» **Provided entries**:
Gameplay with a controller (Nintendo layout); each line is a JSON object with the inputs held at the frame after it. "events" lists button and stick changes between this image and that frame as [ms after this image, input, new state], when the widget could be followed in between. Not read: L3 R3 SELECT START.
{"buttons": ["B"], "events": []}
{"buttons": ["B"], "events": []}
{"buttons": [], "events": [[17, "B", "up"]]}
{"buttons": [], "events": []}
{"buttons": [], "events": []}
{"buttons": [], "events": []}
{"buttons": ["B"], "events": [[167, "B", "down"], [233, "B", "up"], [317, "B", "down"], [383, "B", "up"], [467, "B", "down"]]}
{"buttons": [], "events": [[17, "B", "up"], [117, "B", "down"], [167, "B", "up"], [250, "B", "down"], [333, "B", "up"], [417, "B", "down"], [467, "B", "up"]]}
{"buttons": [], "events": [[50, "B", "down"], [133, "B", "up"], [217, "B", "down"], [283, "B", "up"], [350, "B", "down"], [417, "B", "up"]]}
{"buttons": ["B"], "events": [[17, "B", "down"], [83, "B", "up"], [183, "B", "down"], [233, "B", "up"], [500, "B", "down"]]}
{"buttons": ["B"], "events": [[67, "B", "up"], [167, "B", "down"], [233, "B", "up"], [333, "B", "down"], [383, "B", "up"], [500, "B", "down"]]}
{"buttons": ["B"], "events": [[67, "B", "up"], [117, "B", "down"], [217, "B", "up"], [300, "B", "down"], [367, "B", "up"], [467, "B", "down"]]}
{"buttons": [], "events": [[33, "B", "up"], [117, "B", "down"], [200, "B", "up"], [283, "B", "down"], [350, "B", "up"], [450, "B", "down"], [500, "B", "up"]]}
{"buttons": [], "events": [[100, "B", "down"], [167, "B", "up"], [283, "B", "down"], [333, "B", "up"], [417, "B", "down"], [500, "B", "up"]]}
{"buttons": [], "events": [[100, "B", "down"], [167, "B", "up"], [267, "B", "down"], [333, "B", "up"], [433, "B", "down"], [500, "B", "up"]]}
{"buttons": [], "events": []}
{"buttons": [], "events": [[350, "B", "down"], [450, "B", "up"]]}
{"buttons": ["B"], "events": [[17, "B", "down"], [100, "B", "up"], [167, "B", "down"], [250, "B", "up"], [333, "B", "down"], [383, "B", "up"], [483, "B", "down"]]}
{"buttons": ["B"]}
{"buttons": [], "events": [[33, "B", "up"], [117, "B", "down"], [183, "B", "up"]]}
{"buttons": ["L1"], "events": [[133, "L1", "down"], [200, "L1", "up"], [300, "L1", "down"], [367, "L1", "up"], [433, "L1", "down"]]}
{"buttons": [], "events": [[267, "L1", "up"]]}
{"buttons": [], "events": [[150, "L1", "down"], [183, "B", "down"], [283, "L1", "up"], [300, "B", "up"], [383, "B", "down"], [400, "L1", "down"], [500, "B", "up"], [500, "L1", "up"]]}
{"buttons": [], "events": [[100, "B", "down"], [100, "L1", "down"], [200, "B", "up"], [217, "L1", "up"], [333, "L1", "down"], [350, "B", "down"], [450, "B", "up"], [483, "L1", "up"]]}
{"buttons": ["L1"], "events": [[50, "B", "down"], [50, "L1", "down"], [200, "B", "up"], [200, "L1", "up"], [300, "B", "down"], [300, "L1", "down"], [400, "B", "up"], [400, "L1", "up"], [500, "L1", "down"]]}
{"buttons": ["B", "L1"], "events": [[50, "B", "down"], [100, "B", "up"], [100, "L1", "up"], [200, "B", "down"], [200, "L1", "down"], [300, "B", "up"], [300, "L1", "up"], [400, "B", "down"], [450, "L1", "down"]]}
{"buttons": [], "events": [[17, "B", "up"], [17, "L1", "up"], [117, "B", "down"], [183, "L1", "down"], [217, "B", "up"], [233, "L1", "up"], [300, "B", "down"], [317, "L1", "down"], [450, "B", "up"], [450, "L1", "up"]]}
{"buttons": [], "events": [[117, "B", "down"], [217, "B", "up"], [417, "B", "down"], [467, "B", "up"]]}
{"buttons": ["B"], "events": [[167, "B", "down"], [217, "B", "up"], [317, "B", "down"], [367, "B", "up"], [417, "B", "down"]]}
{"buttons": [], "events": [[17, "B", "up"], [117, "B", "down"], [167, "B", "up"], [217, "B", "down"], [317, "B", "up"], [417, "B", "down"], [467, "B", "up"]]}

» **Problem to work on**: Every entry must be retyped in full, exactly as given.

» **Response to the exercise**:
Gameplay with a controller (Nintendo layout); each line is a JSON object with the inputs held at the frame after it. "events" lists button and stick changes between this image and that frame as [ms after this image, input, new state], when the widget could be followed in between. Not read: L3 R3 SELECT START.
{"buttons": ["B"], "events": []}
{"buttons": ["B"], "events": []}
{"buttons": [], "events": [[17, "B", "up"]]}
{"buttons": [], "events": []}
{"buttons": [], "events": []}
{"buttons": [], "events": []}
{"buttons": ["B"], "events": [[167, "B", "down"], [233, "B", "up"], [317, "B", "down"], [383, "B", "up"], [467, "B", "down"]]}
{"buttons": [], "events": [[17, "B", "up"], [117, "B", "down"], [167, "B", "up"], [250, "B", "down"], [333, "B", "up"], [417, "B", "down"], [467, "B", "up"]]}
{"buttons": [], "events": [[50, "B", "down"], [133, "B", "up"], [217, "B", "down"], [283, "B", "up"], [350, "B", "down"], [417, "B", "up"]]}
{"buttons": ["B"], "events": [[17, "B", "down"], [83, "B", "up"], [183, "B", "down"], [233, "B", "up"], [500, "B", "down"]]}
{"buttons": ["B"], "events": [[67, "B", "up"], [167, "B", "down"], [233, "B", "up"], [333, "B", "down"], [383, "B", "up"], [500, "B", "down"]]}
{"buttons": ["B"], "events": [[67, "B", "up"], [117, "B", "down"], [217, "B", "up"], [300, "B", "down"], [367, "B", "up"], [467, "B", "down"]]}
{"buttons": [], "events": [[33, "B", "up"], [117, "B", "down"], [200, "B", "up"], [283, "B", "down"], [350, "B", "up"], [450, "B", "down"], [500, "B", "up"]]}
{"buttons": [], "events": [[100, "B", "down"], [167, "B", "up"], [283, "B", "down"], [333, "B", "up"], [417, "B", "down"], [500, "B", "up"]]}
{"buttons": [], "events": [[100, "B", "down"], [167, "B", "up"], [267, "B", "down"], [333, "B", "up"], [433, "B", "down"], [500, "B", "up"]]}
{"buttons": [], "events": []}
{"buttons": [], "events": [[350, "B", "down"], [450, "B", "up"]]}
{"buttons": ["B"], "events": [[17, "B", "down"], [100, "B", "up"], [167, "B", "down"], [250, "B", "up"], [333, "B", "down"], [383, "B", "up"], [483, "B", "down"]]}
{"buttons": ["B"]}
{"buttons": [], "events": [[33, "B", "up"], [117, "B", "down"], [183, "B", "up"]]}
{"buttons": ["L1"], "events": [[133, "L1", "down"], [200, "L1", "up"], [300, "L1", "down"], [367, "L1", "up"], [433, "L1", "down"]]}
{"buttons": [], "events": [[267, "L1", "up"]]}
{"buttons": [], "events": [[150, "L1", "down"], [183, "B", "down"], [283, "L1", "up"], [300, "B", "up"], [383, "B", "down"], [400, "L1", "down"], [500, "B", "up"], [500, "L1", "up"]]}
{"buttons": [], "events": [[100, "B", "down"], [100, "L1", "down"], [200, "B", "up"], [217, "L1", "up"], [333, "L1", "down"], [350, "B", "down"], [450, "B", "up"], [483, "L1", "up"]]}
{"buttons": ["L1"], "events": [[50, "B", "down"], [50, "L1", "down"], [200, "B", "up"], [200, "L1", "up"], [300, "B", "down"], [300, "L1", "down"], [400, "B", "up"], [400, "L1", "up"], [500, "L1", "down"]]}
{"buttons": ["B", "L1"], "events": [[50, "B", "down"], [100, "B", "up"], [100, "L1", "up"], [200, "B", "down"], [200, "L1", "down"], [300, "B", "up"], [300, "L1", "up"], [400, "B", "down"], [450, "L1", "down"]]}
{"buttons": [], "events": [[17, "B", "up"], [17, "L1", "up"], [117, "B", "down"], [183, "L1", "down"], [217, "B", "up"], [233, "L1", "up"], [300, "B", "down"], [317, "L1", "down"], [450, "B", "up"], [450, "L1", "up"]]}
{"buttons": [], "events": [[117, "B", "down"], [217, "B", "up"], [417, "B", "down"], [467, "B", "up"]]}
{"buttons": ["B"], "events": [[167, "B", "down"], [217, "B", "up"], [317, "B", "down"], [367, "B", "up"], [417, "B", "down"]]}
{"buttons": [], "events": [[17, "B", "up"], [117, "B", "down"], [167, "B", "up"], [217, "B", "down"], [317, "B", "up"], [417, "B", "down"], [467, "B", "up"]]}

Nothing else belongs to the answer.